DESCRIPTION OF THE TASK
Return, exactly and in full, the lines of the records below starting at the one with "Reale Mutua" and ending at the one with "telematici che registrano", and no other lines.
• • • • •
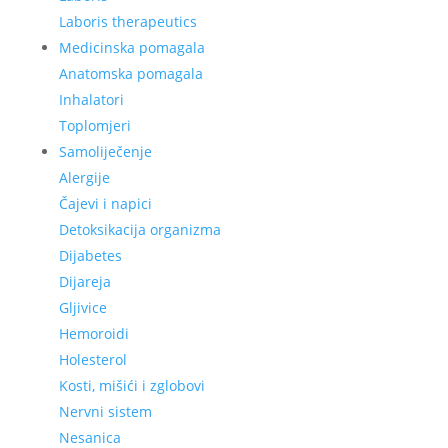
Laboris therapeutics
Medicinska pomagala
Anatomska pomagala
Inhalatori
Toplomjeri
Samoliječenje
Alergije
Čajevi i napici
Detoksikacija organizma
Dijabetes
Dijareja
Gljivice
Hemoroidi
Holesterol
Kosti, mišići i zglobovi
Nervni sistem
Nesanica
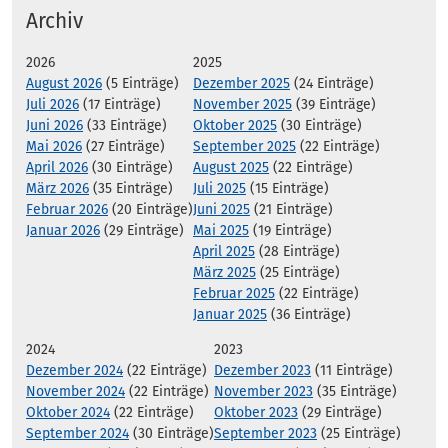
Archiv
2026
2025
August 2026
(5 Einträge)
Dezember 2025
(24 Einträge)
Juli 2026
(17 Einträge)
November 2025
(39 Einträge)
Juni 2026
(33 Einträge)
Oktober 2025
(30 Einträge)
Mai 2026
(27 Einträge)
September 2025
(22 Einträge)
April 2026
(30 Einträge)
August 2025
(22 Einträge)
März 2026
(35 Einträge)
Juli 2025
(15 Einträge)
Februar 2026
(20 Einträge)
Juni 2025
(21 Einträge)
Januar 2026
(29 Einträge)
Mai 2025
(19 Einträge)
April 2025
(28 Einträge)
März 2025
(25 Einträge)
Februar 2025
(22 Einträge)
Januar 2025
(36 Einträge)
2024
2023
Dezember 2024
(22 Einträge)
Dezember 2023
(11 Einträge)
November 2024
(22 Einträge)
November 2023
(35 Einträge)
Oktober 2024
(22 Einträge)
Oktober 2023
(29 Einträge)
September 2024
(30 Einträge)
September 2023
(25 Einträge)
• • • • •
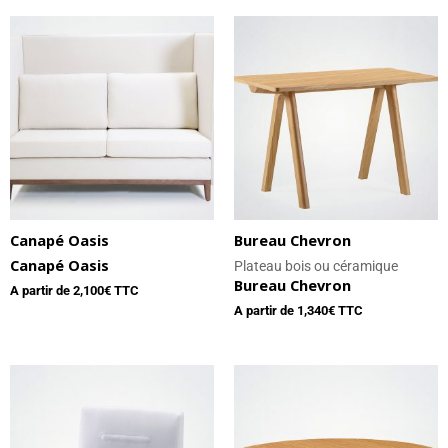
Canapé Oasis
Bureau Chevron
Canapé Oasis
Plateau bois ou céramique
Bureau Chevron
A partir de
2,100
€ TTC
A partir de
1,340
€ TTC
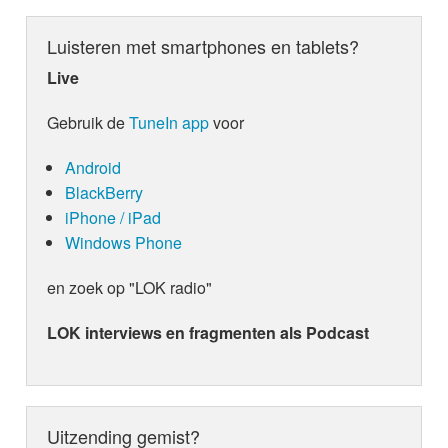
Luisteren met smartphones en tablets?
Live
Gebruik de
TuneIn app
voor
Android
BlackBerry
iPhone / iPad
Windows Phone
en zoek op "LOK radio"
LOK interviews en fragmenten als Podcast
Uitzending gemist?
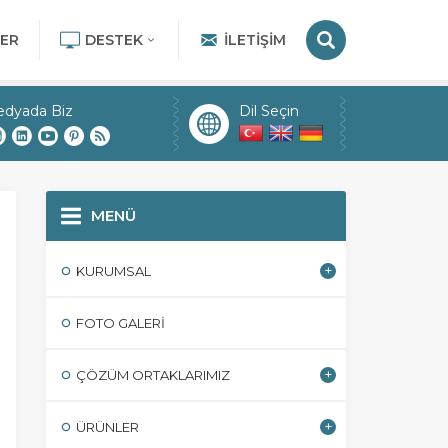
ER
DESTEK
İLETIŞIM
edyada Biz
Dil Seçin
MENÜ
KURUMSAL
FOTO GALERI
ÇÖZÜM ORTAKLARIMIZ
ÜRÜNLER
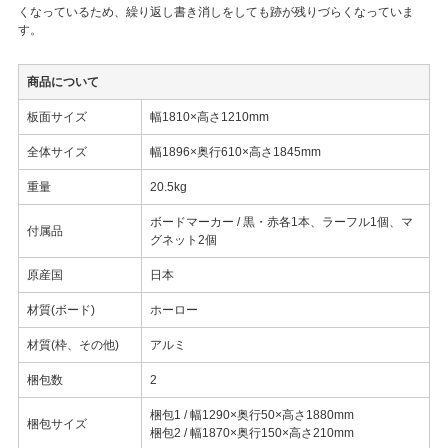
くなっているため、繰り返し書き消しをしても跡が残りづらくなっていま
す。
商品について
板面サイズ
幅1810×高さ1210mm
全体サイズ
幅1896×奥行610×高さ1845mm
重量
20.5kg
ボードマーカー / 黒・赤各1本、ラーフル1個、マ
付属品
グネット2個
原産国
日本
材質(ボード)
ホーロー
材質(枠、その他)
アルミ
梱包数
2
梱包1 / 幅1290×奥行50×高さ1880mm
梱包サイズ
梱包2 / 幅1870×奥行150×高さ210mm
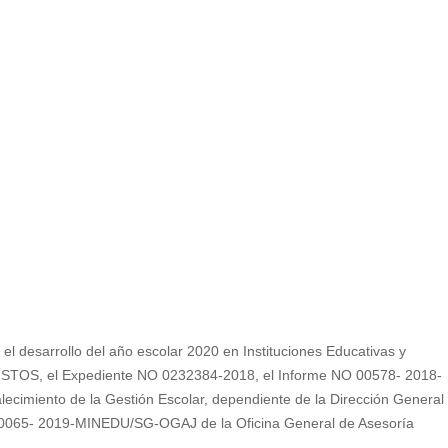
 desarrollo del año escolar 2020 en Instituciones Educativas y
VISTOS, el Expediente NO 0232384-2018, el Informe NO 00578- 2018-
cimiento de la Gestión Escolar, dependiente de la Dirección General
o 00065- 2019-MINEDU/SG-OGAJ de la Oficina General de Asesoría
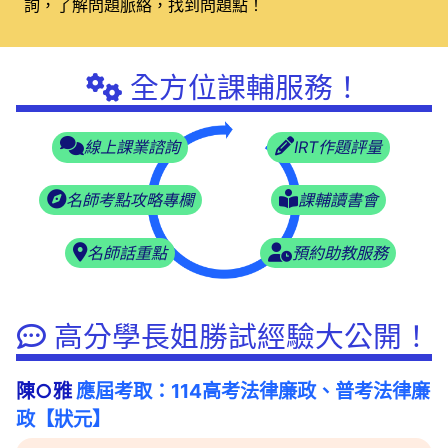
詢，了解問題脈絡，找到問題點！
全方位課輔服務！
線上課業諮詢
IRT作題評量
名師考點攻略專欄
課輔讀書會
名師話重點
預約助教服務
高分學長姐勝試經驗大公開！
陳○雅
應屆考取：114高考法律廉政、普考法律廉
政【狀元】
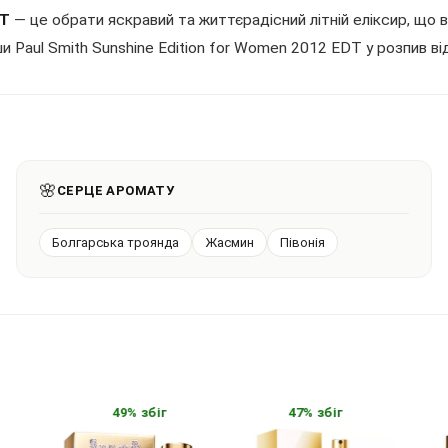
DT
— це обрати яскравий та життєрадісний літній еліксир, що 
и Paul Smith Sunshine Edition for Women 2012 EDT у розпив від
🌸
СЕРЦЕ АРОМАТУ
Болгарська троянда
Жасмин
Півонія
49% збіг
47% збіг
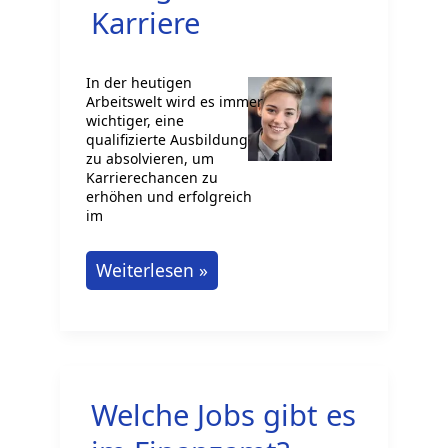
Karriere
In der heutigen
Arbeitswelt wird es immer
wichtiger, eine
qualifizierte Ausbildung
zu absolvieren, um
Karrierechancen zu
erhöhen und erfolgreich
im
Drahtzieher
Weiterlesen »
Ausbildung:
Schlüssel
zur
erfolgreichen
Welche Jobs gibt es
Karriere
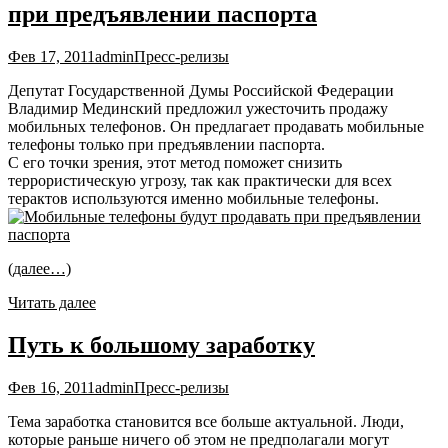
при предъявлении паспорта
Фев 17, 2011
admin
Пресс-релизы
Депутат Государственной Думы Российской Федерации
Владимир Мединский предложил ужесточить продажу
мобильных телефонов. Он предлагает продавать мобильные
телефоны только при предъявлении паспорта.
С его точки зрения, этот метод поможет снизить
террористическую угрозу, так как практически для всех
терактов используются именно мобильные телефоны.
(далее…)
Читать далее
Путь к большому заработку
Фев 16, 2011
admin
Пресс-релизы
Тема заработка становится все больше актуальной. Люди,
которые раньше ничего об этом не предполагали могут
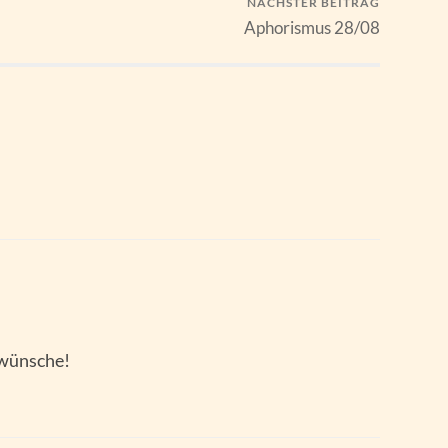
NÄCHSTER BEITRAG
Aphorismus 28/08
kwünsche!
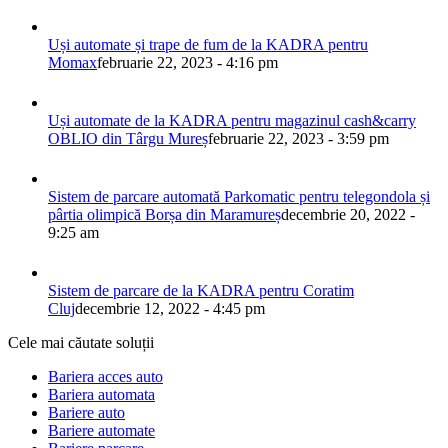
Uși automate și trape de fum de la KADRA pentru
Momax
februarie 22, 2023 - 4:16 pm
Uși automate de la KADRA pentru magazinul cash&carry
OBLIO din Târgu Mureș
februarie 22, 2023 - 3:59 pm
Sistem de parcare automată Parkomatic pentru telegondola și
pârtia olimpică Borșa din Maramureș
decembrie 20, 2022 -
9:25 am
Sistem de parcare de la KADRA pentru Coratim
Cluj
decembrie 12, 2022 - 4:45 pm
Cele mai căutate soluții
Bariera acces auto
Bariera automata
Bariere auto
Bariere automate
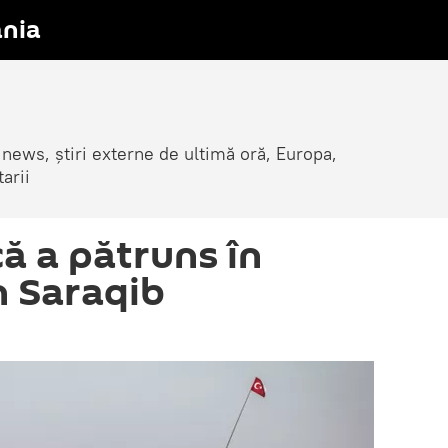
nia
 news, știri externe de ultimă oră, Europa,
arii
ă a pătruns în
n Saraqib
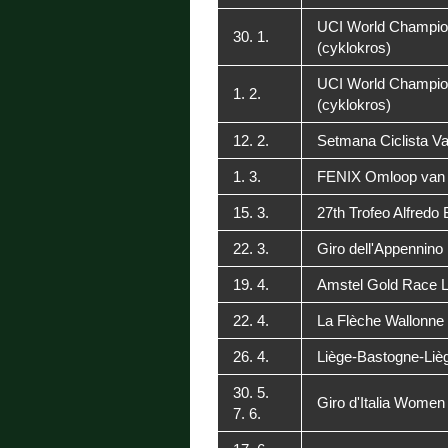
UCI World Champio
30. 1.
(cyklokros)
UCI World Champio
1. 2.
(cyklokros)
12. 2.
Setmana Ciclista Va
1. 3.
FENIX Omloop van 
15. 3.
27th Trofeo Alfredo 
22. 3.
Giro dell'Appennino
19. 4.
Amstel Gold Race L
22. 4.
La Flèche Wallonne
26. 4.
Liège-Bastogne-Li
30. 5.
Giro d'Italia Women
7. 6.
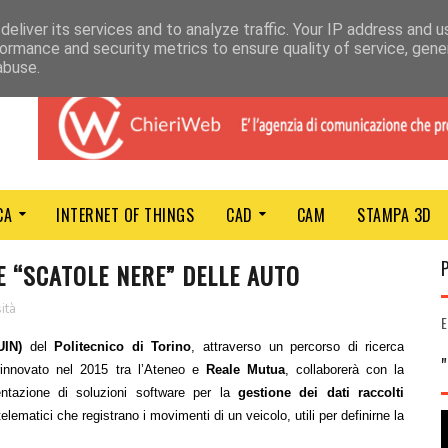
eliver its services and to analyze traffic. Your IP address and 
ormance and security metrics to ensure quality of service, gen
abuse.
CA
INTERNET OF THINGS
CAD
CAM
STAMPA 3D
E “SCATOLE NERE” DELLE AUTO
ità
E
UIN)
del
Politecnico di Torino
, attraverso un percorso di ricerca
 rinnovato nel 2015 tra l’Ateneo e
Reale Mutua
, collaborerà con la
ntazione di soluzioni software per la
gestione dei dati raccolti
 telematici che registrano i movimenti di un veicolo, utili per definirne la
• • • • •
RESULT
Reale Mutua
, collaborerà con la
ntazione di soluzioni software per la
gestione dei dati raccolti
 telematici che registrano i movimenti di un veicolo, utili per definirne la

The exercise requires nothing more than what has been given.